Science vs. Religion: What Scientists Really Think, Oxford University Press, 2010

Funding support: 

Religion and Spirituality among Natural and Social Scientists at Elite Research Universities
Ecklund, Elaine Howard, PI, The John Templeton Foundation ($283,549).


Ethics and Science

Over the years, Elaine and her colleagues have collected extensive data related to scientists’ attitudes toward science ethics. She regularly writes, speaks, and consults on this topic.

Learn more: 

Di, Di, and Elaine Howard Ecklund (2024).

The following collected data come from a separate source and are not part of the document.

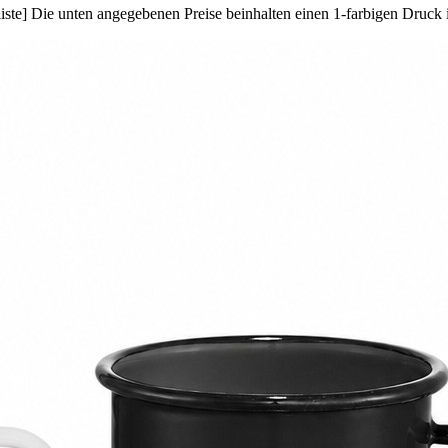
ste] Die unten angegebenen Preise beinhalten einen 1-farbigen Druck i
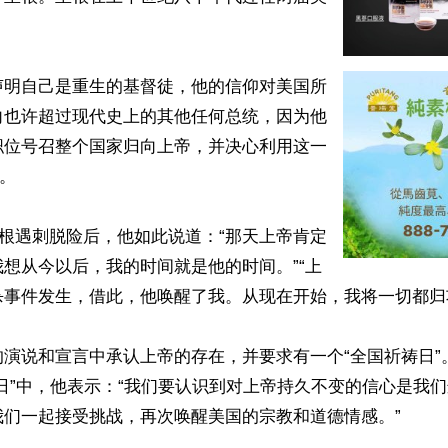
声明自己是重生的基督徒，他的信仰对美国所
向也许超过现代史上的其他任何总统，因为他
职位号召整个国家归向上帝，并决心利用这一
。

，里根遇刺脱险后，他如此说道：“那天上帝肯定
想从今以后，我的时间就是他的时间。”“上
事件发生，借此，他唤醒了我。从现在开始，我将一切都归功
演说和宣言中承认上帝的存在，并要求有一个“全国祈祷日”。在
日”中，他表示：“我们要认识到对上帝持久不变的信心是我
们一起接受挑战，再次唤醒美国的宗教和道德情感。”
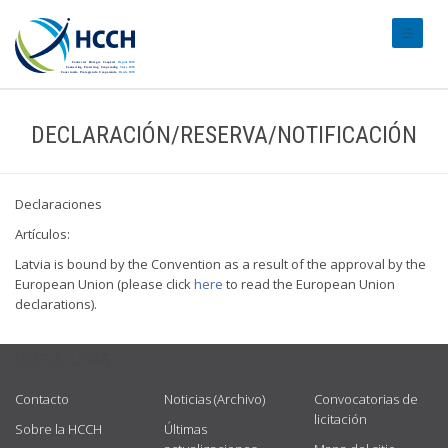
#transl
DECLARACIÓN/RESERVA/NOTIFICACIÓN
Declaraciones
Artículos:
Latvia is bound by the Convention as a result of the approval by the
European Union (please click
here
to read the European Union
declarations).
USEFUL LINKS
Contacto
Noticias (Archivo)
Convocatorias de
licitación
Sobre la HCCH
Últimas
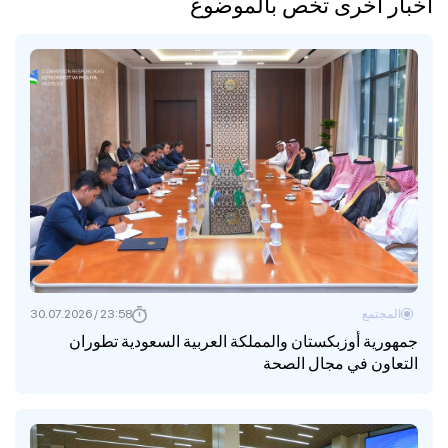
أخبار أخرى تخص بالموضوع
المجتمع
23:58 / 30.07.2026
جمهورية أوزبكستان والمملكة العربية السعودية تطوران
التعاون في مجال الصحة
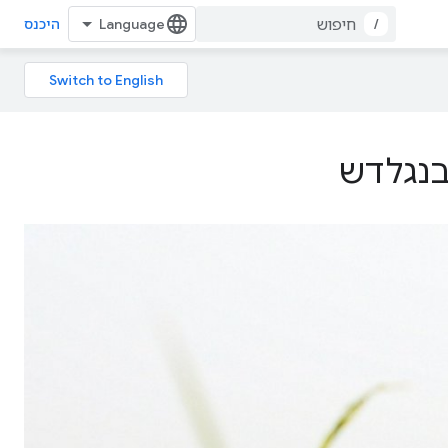
/
היכנס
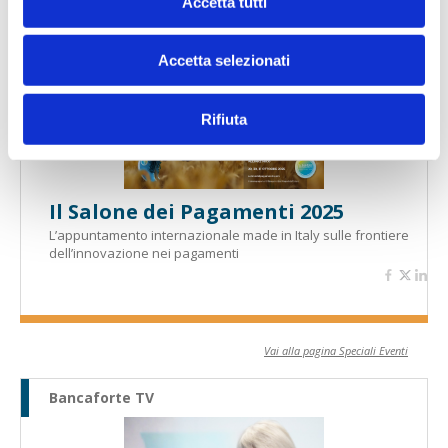
Accetta tutti
Speciali eventi
Accetta selezionati
Rifiuta
Il Salone dei Pagamenti 2025
L’appuntamento internazionale made in Italy sulle frontiere
dell’innovazione nei pagamenti
Vai alla pagina Speciali Eventi
Bancaforte TV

Cross-National Variations in Scientific Ethics: Exploring Ethical Perspectives Among Scientists in China, the US, and the UK, Science and Engineering Ethics, 30(5):41.

Funding support: 

Ethics Among Physicists in Cross-National Context (EASIC)
Ecklund, Elaine Howard, PI, (Kirstin R.W. Matthews, Steven Lewis, Co-PIs), National Science Foundation ($299,688, Grant #1237737).


Gender and Science

The Influences on Science Careers study, which Elaine conducted with Anne Lincoln of Southern Methodist University, looks at which factors influence the decision to go into science as a career. The study illuminates the persistent gender disparity among academic scientists by investigating the perceptions men and women have about the educational experiences that factored into their decision to pursue an academic science career. The research included an online survey of male and female scientists in the top 20 graduate programs in physics and biology, including graduate students, postdocs, and professors, as well as life history interviews with a sample of the scientists. Elaine regularly consults and speaks on how we can increase gender representation in academic science. 

Learn more: 

Chan, Esther, Di Di, and Elaine Howard Ecklund (2024). Scientists Explain the Underrepresentation of Women in Physics Compared to Biology in Four National Contexts, Gender, Work & Organization, 31(2):399-418.  

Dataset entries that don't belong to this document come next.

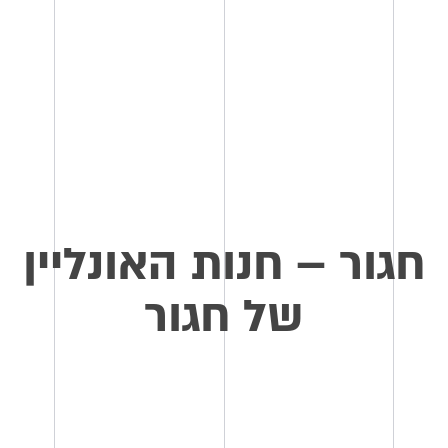
חגור – חנות האונליין
של חגור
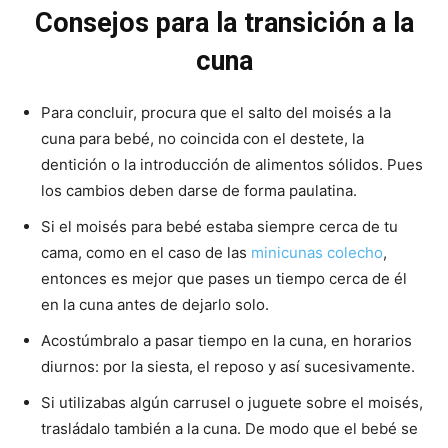
Consejos para la transición a la
cuna
Para concluir, procura que el salto del moisés a la
cuna para bebé, no coincida con el destete, la
dentición o la introducción de alimentos sólidos. Pues
los cambios deben darse de forma paulatina.
Si el moisés para bebé estaba siempre cerca de tu
cama, como en el caso de las
minicunas colecho
,
entonces es mejor que pases un tiempo cerca de él
en la cuna antes de dejarlo solo.
Acostúmbralo a pasar tiempo en la cuna, en horarios
diurnos: por la siesta, el reposo y así sucesivamente.
Si utilizabas algún carrusel o juguete sobre el moisés,
trasládalo también a la cuna. De modo que el bebé se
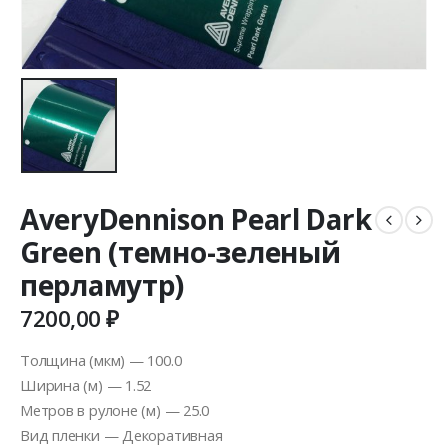
AveryDennison Pearl Dark
Green (темно-зеленый
перламутр)
7200,00
₽
Толщина (мкм) — 100.0
Ширина (м) — 1.52
Метров в рулоне (м) — 25.0
Вид пленки — Декоративная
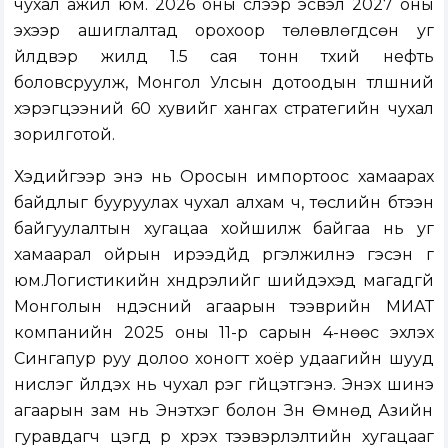
чухал ажил юм. 2026 оны сүүлээр эсвэл 2027 оны
эхээр ашиглалтад орохоор төлөвлөгдсөн уг
үйлдвэр жилд 1.5 сая тонн түүхий нефть
боловсруулж, Монгол Улсын дотоодын түлшний
хэрэгцээний 60 хувийг хангах стратегийн чухал
зорилготой.
Хэдийгээр энэ нь Оросын импортоос хамаарах
байдлыг бууруулах чухал алхам ч, төслийн бүтээн
байгуулалтын хугацаа хойшилж байгаа нь уг
хамаарал ойрын ирээдүйд үргэлжилнэ гэсэн үг
юм.Логистикийн хүндрэлийг шийдэхэд магадгүй
Монголын үндэсний агаарын тээврийн МИАТ
компанийн 2025 оны 11-р сарын 4-нөөс эхлэх
Сингапур руу долоо хоногт хоёр удаагийн шууд
нислэг үйлдэх нь чухал үүрэг гүйцэтгэнэ. Энэхүү шинэ
агаарын зам нь Энэтхэг болон Зүүн Өмнөд Азийн
гуравдагч цэгүүд рүү хүрэх тээвэрлэлтийн хугацааг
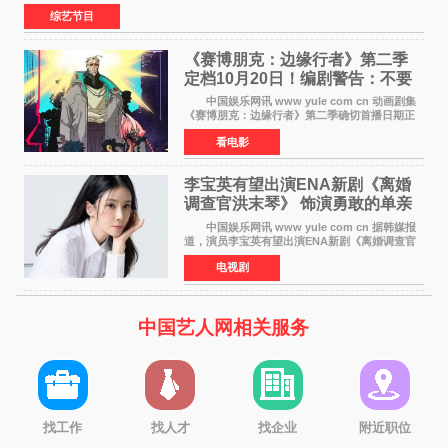
着更加成熟的文本与舞台掌控回归，新面孔则
综艺节目
《赛博朋克：边缘行者》第二季
定档10月20日！编剧警告：不要
对角色投入太深
中国娱乐网讯 www yule com cn 动画剧集
《赛博朋克：边缘行者》第二季确切首播日期正
式敲定——将于10月20日在Netflix全球上线。此
看电影
前，Netflix韩国官方账号曾短暂出现这一日期信
息，随后迅
李宝英有望出演ENA新剧《离婚
调查官洪末琴》 饰演勇敢的单亲
妈妈家事调查官
中国娱乐网讯 www yule com cn 据韩媒报
道，演员李宝英有望出演ENA新剧《离婚调查官
洪末琴》女主角，引发观众期待。 李宝英在
电视剧
剧中饰演家庭法院家事调查官洪末琴一角——即
使在极限状况
中国艺人网相关服务
找工作
找人才
找企业
附近职位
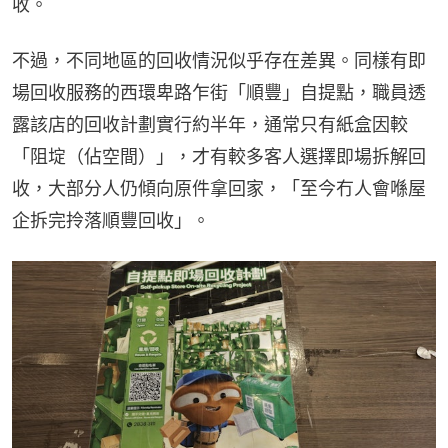
收。
不過，不同地區的回收情況似乎存在差異。同樣有即
場回收服務的西環卑路乍街「順豐」自提點，職員透
露該店的回收計劃實行約半年，通常只有紙盒因較
「阻埞（佔空間）」，才有較多客人選擇即場拆解回
收，大部分人仍傾向原件拿回家，「至今冇人會喺屋
企拆完拎落順豐回收」。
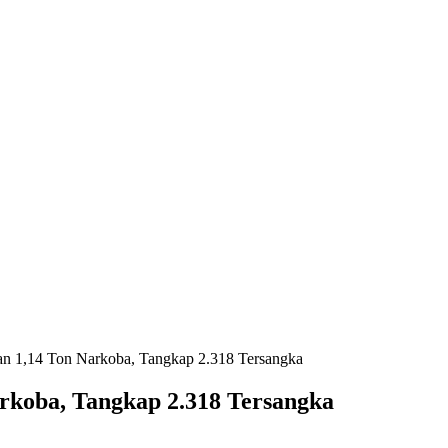
n 1,14 Ton Narkoba, Tangkap 2.318 Tersangka
rkoba, Tangkap 2.318 Tersangka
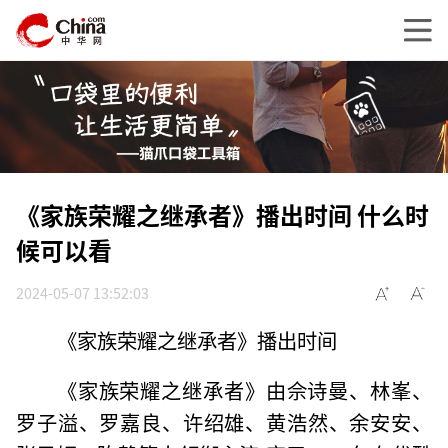
《家族荣耀之继承者》播出时间 什么时
候可以看
2024-05-07 13:52:03
《家族荣耀之继承者》播出时间
《家族荣耀之继承者》由佘诗曼、林峯、
罗子溢、罗嘉良、许绍雄、黄浩然、余安安、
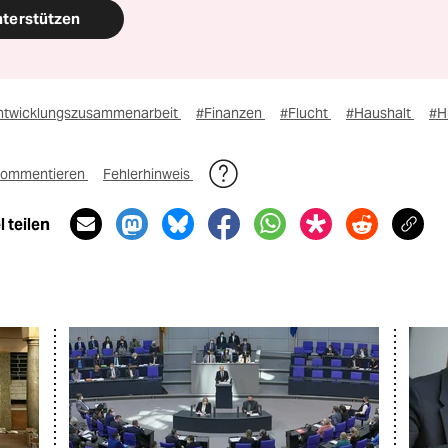
nterstützen
ntwicklungszusammenarbeit
#Finanzen
#Flucht
#Haushalt
#H
ommentieren
Fehlerhinweis
 teilen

Failing Families, Failing Science: Work-Family Conflict in Academic Science, New York University Press, 2016

Funding support: 

Perceptions of Women in Academic Science
Ecklund, Elaine Howard, PI, (Anne E. Lincoln, Southern Methodist University, Co-PI), National Science Foundation ($299,334, Grant #GSE0920837).

Perceptions of Women in Academic Science
Ecklund, Elaine Howard, PI, (Anne E. Lincoln, Southern Methodist University, Co-PI), National Science Foundation ($55,154, Grant #GSE0920837), additional competitive grant in support of existing research.

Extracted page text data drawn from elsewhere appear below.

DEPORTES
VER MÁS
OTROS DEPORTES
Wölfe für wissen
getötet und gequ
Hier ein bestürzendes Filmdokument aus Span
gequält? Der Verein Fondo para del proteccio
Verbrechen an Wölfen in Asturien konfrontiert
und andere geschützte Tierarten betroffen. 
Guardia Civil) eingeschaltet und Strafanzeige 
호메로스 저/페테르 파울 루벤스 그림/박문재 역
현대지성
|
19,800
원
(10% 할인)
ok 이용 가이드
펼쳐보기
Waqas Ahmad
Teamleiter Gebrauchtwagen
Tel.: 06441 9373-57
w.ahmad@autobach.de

Interfaith Civic Leadership

Elaine also speaks and consults on how religious organizations might better care for local communities outside their organizations. She is currently conducting a study with Rice University sociologist Kerby Goff and University of Tennessee religion scholar Rachel C. Schneider to investigate the impact of political tensions, COVID-19, and local challenges on interfaith leadership and collaboration through in-depth interviews with Houston’s religious and interfaith leaders. This project develops resources to help faith leaders build bridges across religious differences to solve shared social problems and concerns, such as those related to health, safety, and education, and improve interreligious cooperation. 

Funding support: 

Revitalizing Interfaith Leadership in Houston & Beyond
Ecklund, Elaine Howard, PI, (Kerby Goff, co-PI, Rachel Schneider, co-PI), Arthur Vining Davis Foundations ($316,538, Grant #R-2308-24271).